While many it is sad to say involved themselves for reasons other than to ensure the wellbeing of Northern Ireland, many others were simply born too late. They have the same determination and drive in the peace process as the many men who fought and died at times of war. When you look at the period from 1969 to the present day we can see the nature of both the conflict and the peace process – both periods light years apart from the perspective of violence but yet intertwined with the same outcome, ensuring the constitutional position of Northern Ireland within the United Kingdom.

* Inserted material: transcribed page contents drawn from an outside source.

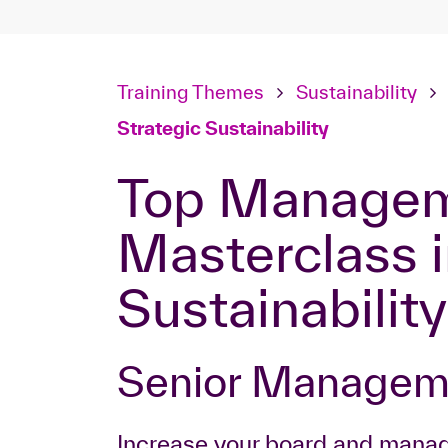
Training Themes
Sustainability
Strategic Sustainability
Top Management
Masterclass i
Sustainability
Senior Manage
Increase your board and mana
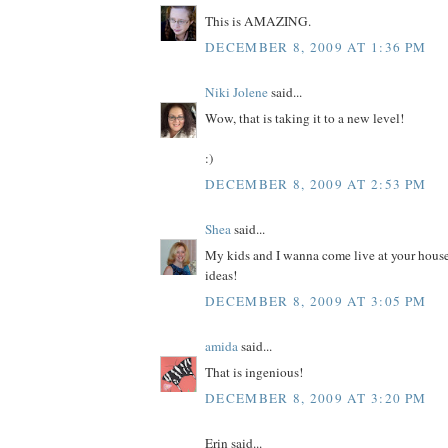
This is AMAZING.
DECEMBER 8, 2009 AT 1:36 PM
Niki Jolene
said...
Wow, that is taking it to a new level!
:)
DECEMBER 8, 2009 AT 2:53 PM
Shea
said...
My kids and I wanna come live at your house
ideas!
DECEMBER 8, 2009 AT 3:05 PM
amida
said...
That is ingenious!
DECEMBER 8, 2009 AT 3:20 PM
Erin said...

I believe that my generation were a lot more mature than the teenagers of today and understood what was happening in the twilight years before the 94 ceasefire. At home silence broke on our house for the 6 o clock news, any noise was quickly shouted down to hear of the days unfolding events. It was then I began to grasp what was happening in our country; reading books, news clippings and taking an interest in current affairs shaped my life for the path I was to take in early adulthood. Looking back now, things were not always as rosy as people remember, if we look to the late 90’s, republicanism was still violently active right up until 1997 and the shaky process was brought back many times from the brink of failure. The issues around parading and parades were our daily diet and the problems from that time are still evident and the wounds from those days are still festering at present. The year of 2002 saw some of the worst interface violence since the outbreak of the troubles, protestant homes destroyed in petrol bomb attacks and shots fired from republican areas across the peace lines. Loyalism at the time was in unchartered waters and many children of the 80’s were happy to enlist in the ranks as many of the older generation had done in the early 70’s. Young men, in entirely different era’s yet still with the same objective – to defend and now newly promote Northern Ireland, the land of our birth.

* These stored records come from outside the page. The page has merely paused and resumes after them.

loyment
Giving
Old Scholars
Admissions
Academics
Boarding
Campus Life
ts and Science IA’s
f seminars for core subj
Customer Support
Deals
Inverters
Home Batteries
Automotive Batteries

Indeed in many ways now winning the peace is as equally, if not more important as winning the war. We must ensure that our people are as well represented now in peace time so that the memories of those who gave their lives are entrenched in our history. We must not leave politics to the politicians alone, it is the duty of our young people to stand against inequalities and speak up for our community in a constructive yet peaceful manner. While we must share space with republicans we must ensure that they are not allowed to re-write our history, or sully the efforts of our organisations in securing a lasting peace. Loyalism was not found wanting by our older generations in times of conflict so we must ensure that our communities are not found wanting at times of peace.

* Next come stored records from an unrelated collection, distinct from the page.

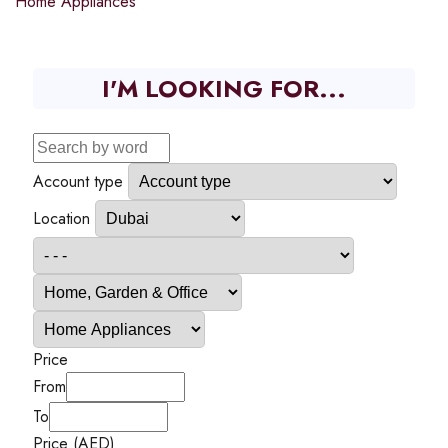
Home Appliances
I'M LOOKING FOR...
Account type
Location
Price
From
To
Price (AED)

The challenge now to the older ex combatants must be to nurture and educate our young so that when the time comes the mantle will be passed on so that our ship remains seaworthy, steady and in British waters for centuries to come. The older generation of Loyalism must pass on the school of knowledge which was received in the compounds of Long Kesh to ensure our younger generations, the future of our organisations and the new standard bearers of Loyalism have all the ‘tools’ to ensure our progress as a people to win the peace. The challenge must also be laid down to our ‘Young Citizens’ they must listen and learn from men who were at the forefront of defending their people, learn from their mistakes, share experiences and take the lead from old dogs of war but more importantly men of peace.